What this task involves: Print the full listing below verbatim, line for line, with nothing changed or left out.
+++ Data records
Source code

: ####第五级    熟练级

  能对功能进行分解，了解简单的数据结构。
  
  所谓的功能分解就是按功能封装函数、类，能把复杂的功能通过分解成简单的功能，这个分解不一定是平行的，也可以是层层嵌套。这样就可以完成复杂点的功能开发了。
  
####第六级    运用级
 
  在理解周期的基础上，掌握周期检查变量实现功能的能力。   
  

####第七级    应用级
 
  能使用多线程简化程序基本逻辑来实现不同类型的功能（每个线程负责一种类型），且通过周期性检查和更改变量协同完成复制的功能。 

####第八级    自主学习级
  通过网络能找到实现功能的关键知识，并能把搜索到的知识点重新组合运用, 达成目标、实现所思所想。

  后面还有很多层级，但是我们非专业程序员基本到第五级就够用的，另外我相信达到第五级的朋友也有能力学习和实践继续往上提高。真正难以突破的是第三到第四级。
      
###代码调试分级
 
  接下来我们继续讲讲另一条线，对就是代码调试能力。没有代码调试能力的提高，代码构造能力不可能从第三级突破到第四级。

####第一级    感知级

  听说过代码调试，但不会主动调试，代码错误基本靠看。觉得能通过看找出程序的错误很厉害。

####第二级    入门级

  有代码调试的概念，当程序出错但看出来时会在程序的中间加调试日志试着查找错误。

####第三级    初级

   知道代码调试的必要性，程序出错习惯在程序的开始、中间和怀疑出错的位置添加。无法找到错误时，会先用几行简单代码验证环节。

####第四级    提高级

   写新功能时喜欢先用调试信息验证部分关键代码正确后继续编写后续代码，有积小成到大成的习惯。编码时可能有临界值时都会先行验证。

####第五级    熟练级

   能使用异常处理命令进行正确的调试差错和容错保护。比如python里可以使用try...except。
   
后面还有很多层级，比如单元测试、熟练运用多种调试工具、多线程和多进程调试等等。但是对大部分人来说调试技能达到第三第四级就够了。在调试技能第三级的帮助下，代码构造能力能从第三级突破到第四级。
++++++
Response for this exercise:
Source code

: ####第五级    熟练级

  能对功能进行分解，了解简单的数据结构。
  
  所谓的功能分解就是按功能封装函数、类，能把复杂的功能通过分解成简单的功能，这个分解不一定是平行的，也可以是层层嵌套。这样就可以完成复杂点的功能开发了。
  
####第六级    运用级
 
  在理解周期的基础上，掌握周期检查变量实现功能的能力。   
  

####第七级    应用级
 
  能使用多线程简化程序基本逻辑来实现不同类型的功能（每个线程负责一种类型），且通过周期性检查和更改变量协同完成复制的功能。 

####第八级    自主学习级
  通过网络能找到实现功能的关键知识，并能把搜索到的知识点重新组合运用, 达成目标、实现所思所想。

  后面还有很多层级，但是我们非专业程序员基本到第五级就够用的，另外我相信达到第五级的朋友也有能力学习和实践继续往上提高。真正难以突破的是第三到第四级。
      
###代码调试分级
 
  接下来我们继续讲讲另一条线，对就是代码调试能力。没有代码调试能力的提高，代码构造能力不可能从第三级突破到第四级。

####第一级    感知级

  听说过代码调试，但不会主动调试，代码错误基本靠看。觉得能通过看找出程序的错误很厉害。

####第二级    入门级

  有代码调试的概念，当程序出错但看出来时会在程序的中间加调试日志试着查找错误。

####第三级    初级

   知道代码调试的必要性，程序出错习惯在程序的开始、中间和怀疑出错的位置添加。无法找到错误时，会先用几行简单代码验证环节。

####第四级    提高级

   写新功能时喜欢先用调试信息验证部分关键代码正确后继续编写后续代码，有积小成到大成的习惯。编码时可能有临界值时都会先行验证。

####第五级    熟练级

   能使用异常处理命令进行正确的调试差错和容错保护。比如python里可以使用try...except。
   
后面还有很多层级，比如单元测试、熟练运用多种调试工具、多线程和多进程调试等等。但是对大部分人来说调试技能达到第三第四级就够了。在调试技能第三级的帮助下，代码构造能力能从第三级突破到第四级。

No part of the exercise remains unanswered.